The focus of Dr. Francklyn's research over the last 30 years has been the machinery of protein synthesis, and how mutations in the genes that encode these components leads to inherited neurological diseases. He focused originally on the rules for tRNA recognition by aminoacyl-tRNA synthetases (AARS), and then moved on to a detailed characterization of the enzymology of the AARSs. From there, he moved on to studies of alternative functions of these enzymes, including an unexpected role in angiogenesis, and characterization of inhibitors of AARSs. In the last decade, he has worked with a wide range of national and international collaborators to study mutant alleles of AARSs that give rise both peripheral neuropathies and complex neurodevelopmental disorders. Through these studies he hopes to develop innovative treatments that rescue the function of these enzymes, and thereby improve the quality of life for affected patients.  

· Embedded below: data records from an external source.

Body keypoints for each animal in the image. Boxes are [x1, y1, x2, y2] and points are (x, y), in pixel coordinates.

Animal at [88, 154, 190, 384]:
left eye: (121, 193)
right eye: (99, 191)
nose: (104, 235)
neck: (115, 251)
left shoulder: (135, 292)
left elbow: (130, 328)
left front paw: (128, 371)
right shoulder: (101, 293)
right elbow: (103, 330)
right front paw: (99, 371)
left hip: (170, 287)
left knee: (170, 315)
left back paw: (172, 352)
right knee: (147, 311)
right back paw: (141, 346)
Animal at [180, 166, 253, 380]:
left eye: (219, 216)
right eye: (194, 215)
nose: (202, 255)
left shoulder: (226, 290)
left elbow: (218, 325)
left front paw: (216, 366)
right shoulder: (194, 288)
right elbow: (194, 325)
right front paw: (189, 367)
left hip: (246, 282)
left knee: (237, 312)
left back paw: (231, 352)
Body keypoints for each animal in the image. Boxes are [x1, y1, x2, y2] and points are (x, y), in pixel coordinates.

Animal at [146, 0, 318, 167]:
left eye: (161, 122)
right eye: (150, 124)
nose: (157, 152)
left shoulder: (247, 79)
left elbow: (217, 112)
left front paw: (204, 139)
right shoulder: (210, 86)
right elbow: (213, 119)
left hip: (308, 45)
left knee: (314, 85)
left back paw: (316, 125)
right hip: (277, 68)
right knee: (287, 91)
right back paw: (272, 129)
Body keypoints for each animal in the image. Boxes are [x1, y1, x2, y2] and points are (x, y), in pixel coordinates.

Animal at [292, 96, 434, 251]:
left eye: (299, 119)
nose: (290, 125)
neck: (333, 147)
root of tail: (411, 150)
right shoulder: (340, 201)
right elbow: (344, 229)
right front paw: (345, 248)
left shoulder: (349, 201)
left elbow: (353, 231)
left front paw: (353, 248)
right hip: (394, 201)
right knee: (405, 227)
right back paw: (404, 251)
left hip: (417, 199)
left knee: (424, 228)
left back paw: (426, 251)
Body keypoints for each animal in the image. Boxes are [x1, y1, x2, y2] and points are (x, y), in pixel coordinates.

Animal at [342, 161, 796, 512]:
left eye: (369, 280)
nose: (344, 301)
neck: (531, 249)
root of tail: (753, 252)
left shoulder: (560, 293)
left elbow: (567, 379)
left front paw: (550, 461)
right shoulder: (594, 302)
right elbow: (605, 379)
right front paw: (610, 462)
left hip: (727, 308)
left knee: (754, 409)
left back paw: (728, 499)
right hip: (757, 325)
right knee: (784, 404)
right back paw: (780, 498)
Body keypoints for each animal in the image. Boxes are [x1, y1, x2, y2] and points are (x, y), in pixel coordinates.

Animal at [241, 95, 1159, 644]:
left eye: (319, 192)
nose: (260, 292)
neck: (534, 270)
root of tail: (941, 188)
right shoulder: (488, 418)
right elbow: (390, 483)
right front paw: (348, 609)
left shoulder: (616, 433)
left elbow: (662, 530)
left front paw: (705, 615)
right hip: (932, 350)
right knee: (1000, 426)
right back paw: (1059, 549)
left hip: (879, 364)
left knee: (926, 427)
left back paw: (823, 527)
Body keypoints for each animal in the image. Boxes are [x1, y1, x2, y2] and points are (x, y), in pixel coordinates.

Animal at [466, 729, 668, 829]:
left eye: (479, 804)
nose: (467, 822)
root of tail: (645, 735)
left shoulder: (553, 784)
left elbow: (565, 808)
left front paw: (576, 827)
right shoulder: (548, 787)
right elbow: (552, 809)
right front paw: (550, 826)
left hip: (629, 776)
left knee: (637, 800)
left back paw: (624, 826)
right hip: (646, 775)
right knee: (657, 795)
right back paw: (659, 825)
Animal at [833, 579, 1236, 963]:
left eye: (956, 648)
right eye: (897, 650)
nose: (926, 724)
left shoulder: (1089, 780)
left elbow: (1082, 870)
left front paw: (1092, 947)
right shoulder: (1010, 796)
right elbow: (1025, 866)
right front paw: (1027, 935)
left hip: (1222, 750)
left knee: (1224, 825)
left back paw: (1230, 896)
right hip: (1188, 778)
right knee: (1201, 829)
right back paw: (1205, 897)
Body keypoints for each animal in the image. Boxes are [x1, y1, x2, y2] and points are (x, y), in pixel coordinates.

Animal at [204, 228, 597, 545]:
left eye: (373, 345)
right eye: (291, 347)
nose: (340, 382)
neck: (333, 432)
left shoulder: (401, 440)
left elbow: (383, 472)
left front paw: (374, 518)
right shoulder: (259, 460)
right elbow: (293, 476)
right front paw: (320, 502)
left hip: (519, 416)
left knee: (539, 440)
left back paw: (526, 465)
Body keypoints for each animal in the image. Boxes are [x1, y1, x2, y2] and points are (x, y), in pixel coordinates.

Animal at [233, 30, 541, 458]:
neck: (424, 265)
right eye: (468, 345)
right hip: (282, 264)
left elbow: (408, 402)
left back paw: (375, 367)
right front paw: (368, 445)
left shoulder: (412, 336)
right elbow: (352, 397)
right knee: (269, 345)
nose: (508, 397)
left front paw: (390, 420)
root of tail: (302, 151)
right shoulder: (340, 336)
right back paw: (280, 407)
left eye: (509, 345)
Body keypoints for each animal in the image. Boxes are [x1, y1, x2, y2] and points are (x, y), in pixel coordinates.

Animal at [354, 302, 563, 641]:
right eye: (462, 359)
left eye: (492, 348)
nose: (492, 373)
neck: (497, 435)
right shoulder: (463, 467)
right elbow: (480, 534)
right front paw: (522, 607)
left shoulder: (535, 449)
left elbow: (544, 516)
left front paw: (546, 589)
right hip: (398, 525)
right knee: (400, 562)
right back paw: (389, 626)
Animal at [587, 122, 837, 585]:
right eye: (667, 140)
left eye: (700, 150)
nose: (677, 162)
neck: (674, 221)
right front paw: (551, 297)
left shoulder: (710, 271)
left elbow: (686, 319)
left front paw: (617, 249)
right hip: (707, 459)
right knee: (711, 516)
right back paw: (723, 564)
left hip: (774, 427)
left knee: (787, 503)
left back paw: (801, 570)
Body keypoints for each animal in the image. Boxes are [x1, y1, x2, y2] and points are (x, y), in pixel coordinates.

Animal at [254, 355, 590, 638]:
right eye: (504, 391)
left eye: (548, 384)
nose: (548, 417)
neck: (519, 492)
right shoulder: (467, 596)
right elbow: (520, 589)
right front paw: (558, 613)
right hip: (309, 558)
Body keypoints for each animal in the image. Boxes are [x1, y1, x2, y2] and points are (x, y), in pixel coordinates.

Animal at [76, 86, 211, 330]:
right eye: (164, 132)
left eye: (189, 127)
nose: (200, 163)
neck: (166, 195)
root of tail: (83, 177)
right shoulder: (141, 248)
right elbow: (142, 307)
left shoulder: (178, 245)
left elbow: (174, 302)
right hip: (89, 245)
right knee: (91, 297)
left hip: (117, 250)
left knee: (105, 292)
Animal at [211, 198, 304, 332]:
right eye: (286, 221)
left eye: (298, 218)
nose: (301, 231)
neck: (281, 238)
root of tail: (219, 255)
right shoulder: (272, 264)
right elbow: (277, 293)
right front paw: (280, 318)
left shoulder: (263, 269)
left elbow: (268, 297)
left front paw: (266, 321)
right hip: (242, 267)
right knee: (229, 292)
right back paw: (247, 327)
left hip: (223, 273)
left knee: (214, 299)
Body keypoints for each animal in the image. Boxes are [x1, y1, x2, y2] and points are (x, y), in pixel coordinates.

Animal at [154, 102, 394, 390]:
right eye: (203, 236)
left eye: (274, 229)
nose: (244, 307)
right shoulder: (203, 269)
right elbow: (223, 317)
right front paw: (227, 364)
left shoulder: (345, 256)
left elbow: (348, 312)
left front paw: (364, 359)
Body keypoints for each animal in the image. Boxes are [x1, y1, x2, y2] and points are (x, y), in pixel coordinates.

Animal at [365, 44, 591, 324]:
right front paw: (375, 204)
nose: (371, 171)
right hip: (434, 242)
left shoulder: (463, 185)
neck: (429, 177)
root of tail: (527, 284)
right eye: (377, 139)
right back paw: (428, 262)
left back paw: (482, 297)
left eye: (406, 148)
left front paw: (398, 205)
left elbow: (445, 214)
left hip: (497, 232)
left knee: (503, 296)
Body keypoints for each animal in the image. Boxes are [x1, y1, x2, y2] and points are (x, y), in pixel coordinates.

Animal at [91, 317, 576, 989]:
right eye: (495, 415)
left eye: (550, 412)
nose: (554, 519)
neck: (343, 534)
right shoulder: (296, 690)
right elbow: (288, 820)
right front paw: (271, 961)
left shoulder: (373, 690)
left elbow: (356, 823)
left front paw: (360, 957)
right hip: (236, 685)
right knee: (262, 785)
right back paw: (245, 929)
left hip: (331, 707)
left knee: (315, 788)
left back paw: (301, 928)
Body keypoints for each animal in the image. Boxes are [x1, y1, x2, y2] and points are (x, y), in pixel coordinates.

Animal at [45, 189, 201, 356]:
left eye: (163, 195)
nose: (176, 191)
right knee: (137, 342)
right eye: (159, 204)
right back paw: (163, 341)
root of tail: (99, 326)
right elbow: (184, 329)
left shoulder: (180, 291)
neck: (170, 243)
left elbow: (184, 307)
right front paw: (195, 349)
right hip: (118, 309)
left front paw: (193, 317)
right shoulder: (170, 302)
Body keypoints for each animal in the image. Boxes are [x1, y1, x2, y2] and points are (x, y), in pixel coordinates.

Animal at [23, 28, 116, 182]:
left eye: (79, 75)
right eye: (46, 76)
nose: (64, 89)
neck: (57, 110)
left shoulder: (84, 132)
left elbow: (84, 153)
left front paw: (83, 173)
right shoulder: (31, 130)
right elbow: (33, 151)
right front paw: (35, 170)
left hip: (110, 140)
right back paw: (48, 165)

Dr. Francklyn received his Ph.D. from the University of California, Santa Barbara and carried out postdoctoral studies at MIT. He joined the Biochemistry Department at the University of Vermont in 1991. In addition to maintaining a long running NIH supported research program, he helped organize the direct the University's cross college undergraduate program in Biochemistry, helped build the structural biology program at UVM, and served in leadership positions for the Institutional Biosafety Committee. 


Kyle Clark

Founder, BETA Technologies

Kyle Clark is an Engineer, Test Pilot, and founder of BETA Technologies. He is a native Vermonter and craftsman who has always had a passion for hands-on work.  He founded three companies and designed and built products ranging from innovative furniture to massive power systems. After founding iTherm where he developed novel high-frequency power electronics, Kyle worked as an R&D engineer at Dynapower. His passion for aviation continued to call, and so he launched BETA to begin development on an electric vertical take-off aircraft. 

Under Kyle’s creative direction, a relentlessly focused team of engineers at BETA developed motors, inverters, batteries, and went on to fly the largest electric aircraft in the world, twice.   Kyle holds a degree from the Harvard University School of Applied Math and Engineering where he studied flight dynamics and control algorithms.  He is also a Certified Flight Instructor and licenced commercial airplane pilot and helicopter driver.